Le premier ministre, Yukio Hatoyama, qui a qualifié de « regrettable » la première exécution et a déclaré : « Chaque pays a son propre système judiciaire et je m'abstiendrai de tout commentaire qui pourrait apparaître comme une ingérence dans les affaires internes d'un autre Etat. » La ministre de la justice, Keiko Chiba, a estimé que ces sentences étaient « sévères », et elle a exprimé la crainte que ces exécutions n'entraînent une dégradation des relations sino-japonaises.
Deux objectifs peuvent expliquer la « réserve » de Tokyo : ne pas attiser le débat sur la peine de mort dans l'Archipel et ne pas froisser le voisin chinois. Le Japon est, avec les Etats-Unis, l'un des derniers pays développés à pratiquer la peine de mort, généralement pour des homicides. En dépit des efforts du mouvement abolitionniste, les sondages indiquent que la majorité de l'opinion reste favorable à son application. Opposée à la peine capitale, la ministre n'a signé aucun ordre d'exécution depuis qu'elle détient ce portefeuille.
La seconde préoccupation - ne pas provoquer le courroux chinois - semble avoir été déterminante dans la modération de la réaction officielle japonaise. Tokyo a voulu éviter les accusations d'ingérence lancées par Pékin à l'encontre du Royaume-Uni après l'exécution, en décembre 2009, d'un ressortissant britannique accusé de trafic de drogue, mais qui, selon son avocat, présentait des déficiences mentales.
Même Mme Mizuho Fukushima, présidente du Parti social démocrate et militante abolitionniste active, s'est abstenue de critiquer la Chine, et a exprimé simplement son « profond regret ». La presse japonaise en général commente moins les exécutions elles-mêmes qu'elle ne traite de l'extension du trafic de drogue en Chine.
Tokyo, qui souhaite une bonne entente avec la Chine, veut éviter qu'une nouvelle pomme de discorde ne perturbe l'active politique de rapprochement menée par le gouvernement Hatoyama depuis son arrivée au pouvoir en septembre 2009.

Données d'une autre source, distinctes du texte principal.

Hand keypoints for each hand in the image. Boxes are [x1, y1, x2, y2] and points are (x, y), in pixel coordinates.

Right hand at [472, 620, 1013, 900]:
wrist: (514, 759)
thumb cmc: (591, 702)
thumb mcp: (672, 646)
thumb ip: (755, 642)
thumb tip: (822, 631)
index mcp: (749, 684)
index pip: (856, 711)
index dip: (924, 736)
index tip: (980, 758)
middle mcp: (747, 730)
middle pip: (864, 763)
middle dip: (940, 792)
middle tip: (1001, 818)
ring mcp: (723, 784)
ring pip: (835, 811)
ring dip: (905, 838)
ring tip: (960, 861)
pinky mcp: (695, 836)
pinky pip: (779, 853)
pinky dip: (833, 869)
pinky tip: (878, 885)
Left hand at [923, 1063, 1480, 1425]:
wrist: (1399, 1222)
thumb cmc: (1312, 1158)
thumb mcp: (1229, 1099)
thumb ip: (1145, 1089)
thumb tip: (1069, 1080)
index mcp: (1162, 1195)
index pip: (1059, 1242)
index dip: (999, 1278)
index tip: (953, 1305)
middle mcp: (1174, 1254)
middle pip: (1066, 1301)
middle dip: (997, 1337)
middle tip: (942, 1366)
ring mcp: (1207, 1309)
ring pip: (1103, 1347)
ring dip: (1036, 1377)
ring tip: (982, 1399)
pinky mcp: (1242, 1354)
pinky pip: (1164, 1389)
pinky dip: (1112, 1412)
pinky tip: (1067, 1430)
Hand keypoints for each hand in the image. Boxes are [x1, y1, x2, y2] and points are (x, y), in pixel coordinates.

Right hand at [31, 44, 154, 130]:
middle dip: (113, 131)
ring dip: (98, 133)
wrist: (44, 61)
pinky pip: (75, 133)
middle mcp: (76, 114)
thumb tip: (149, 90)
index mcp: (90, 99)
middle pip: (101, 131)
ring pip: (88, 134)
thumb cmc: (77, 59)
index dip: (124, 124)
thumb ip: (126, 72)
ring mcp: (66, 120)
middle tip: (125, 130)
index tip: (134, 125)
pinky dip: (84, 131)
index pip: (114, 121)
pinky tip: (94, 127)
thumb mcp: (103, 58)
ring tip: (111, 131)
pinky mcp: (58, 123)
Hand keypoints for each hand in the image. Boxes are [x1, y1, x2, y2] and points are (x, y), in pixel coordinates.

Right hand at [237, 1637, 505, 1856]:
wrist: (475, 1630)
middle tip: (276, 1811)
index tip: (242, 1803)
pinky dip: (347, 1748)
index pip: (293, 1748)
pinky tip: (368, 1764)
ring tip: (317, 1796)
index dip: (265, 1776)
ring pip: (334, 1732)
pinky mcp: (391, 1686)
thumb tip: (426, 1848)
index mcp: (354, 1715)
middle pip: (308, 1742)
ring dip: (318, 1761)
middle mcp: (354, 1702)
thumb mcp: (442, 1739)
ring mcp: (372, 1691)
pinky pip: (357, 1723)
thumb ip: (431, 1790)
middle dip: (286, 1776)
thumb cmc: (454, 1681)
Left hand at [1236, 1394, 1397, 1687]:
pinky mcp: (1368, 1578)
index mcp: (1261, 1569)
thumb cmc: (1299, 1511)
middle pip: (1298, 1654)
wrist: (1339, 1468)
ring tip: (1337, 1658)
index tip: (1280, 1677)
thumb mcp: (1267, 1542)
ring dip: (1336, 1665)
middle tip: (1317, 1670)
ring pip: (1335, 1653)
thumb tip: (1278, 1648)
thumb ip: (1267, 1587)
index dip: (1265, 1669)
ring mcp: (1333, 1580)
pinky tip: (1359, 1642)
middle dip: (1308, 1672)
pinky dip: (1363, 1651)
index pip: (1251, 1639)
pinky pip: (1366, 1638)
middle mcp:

Les droits de l'homme n'ont jamais été la priorité de la diplomatie japonaise. Démocratie et défenseur des libertés, le Japon est mesuré dans ses condamnations de violation des droits, notamment en Asie : son passé expansionniste ne le place guère en position de donner des leçons. Il est particulièrement réservé en ce qui concerne la Chine.